DATASET SECTION:
++++++++++
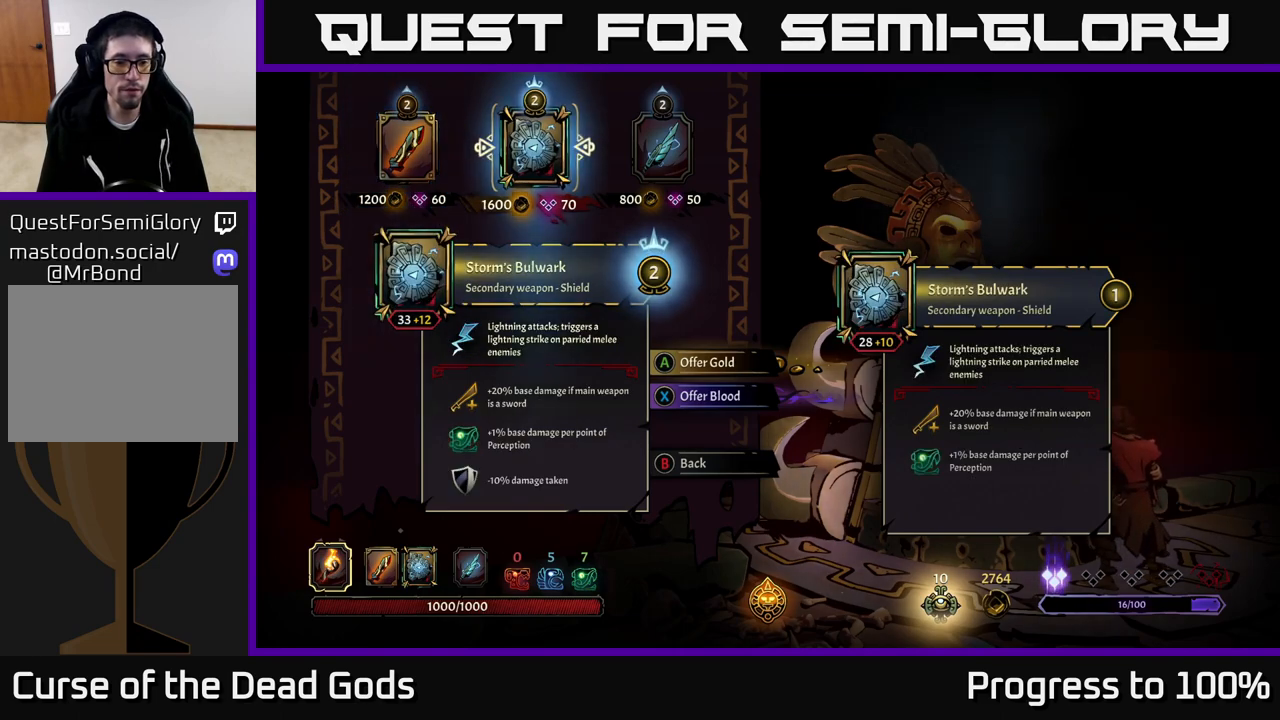
{"buttons": [], "left_stick": "center", "right_stick": "center", "events": []}
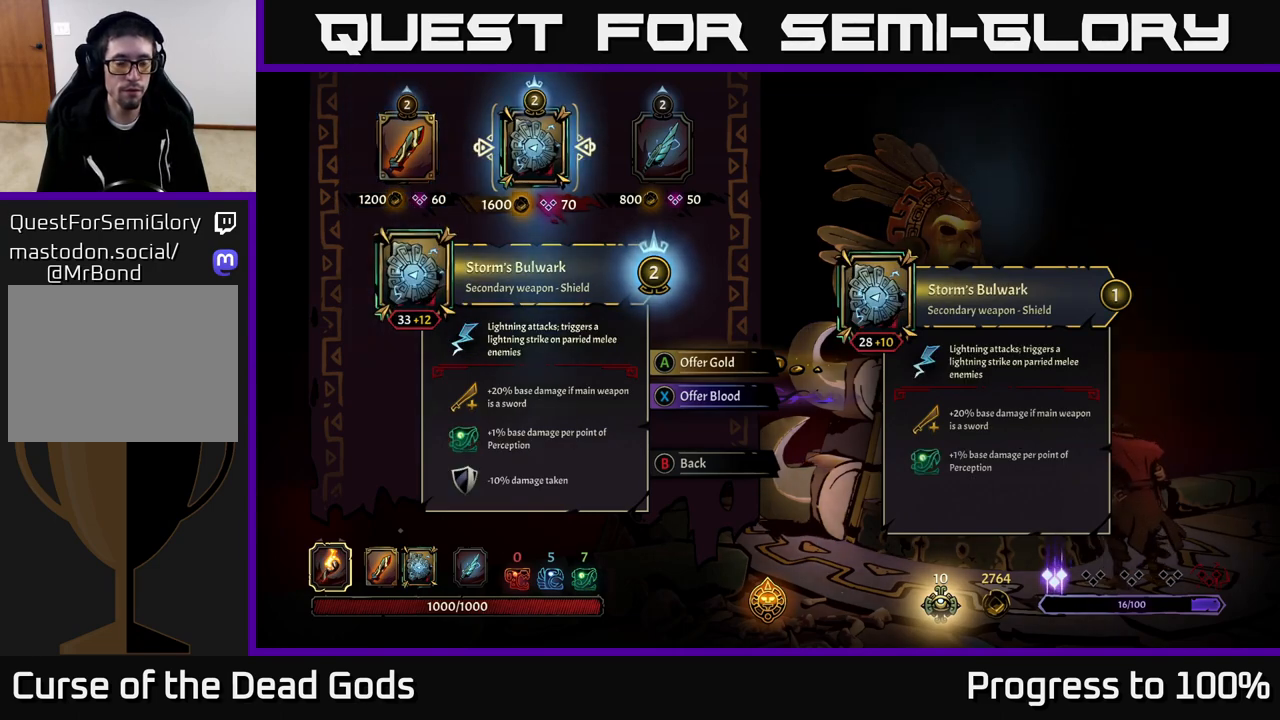
{"buttons": [], "left_stick": "center", "right_stick": "center", "events": []}
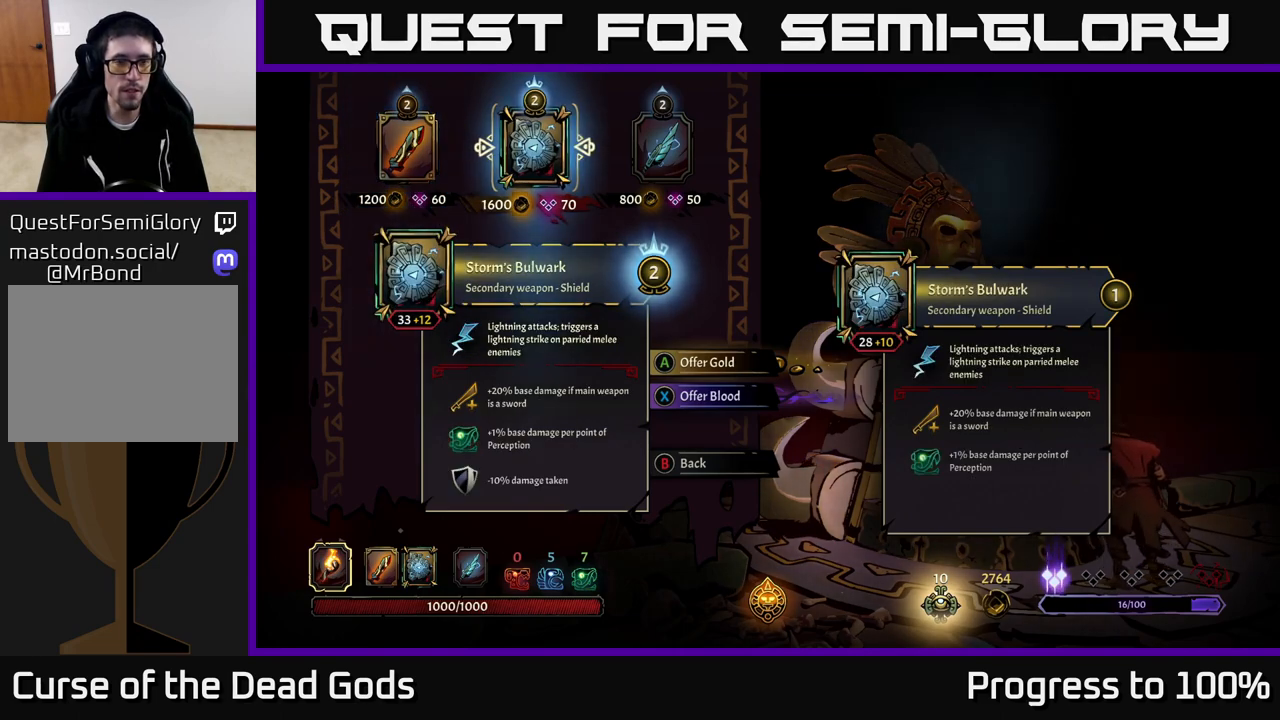
{"buttons": [], "left_stick": "center", "right_stick": "center", "events": []}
++++++++++
TASK ITEM: Go through the listing above and write it out again exactly, dropping the pictures.

REPLY TO THE EXERCISE:
{"buttons": [], "left_stick": "center", "right_stick": "center", "events": []}
{"buttons": [], "left_stick": "center", "right_stick": "center", "events": []}
{"buttons": [], "left_stick": "center", "right_stick": "center", "events": []}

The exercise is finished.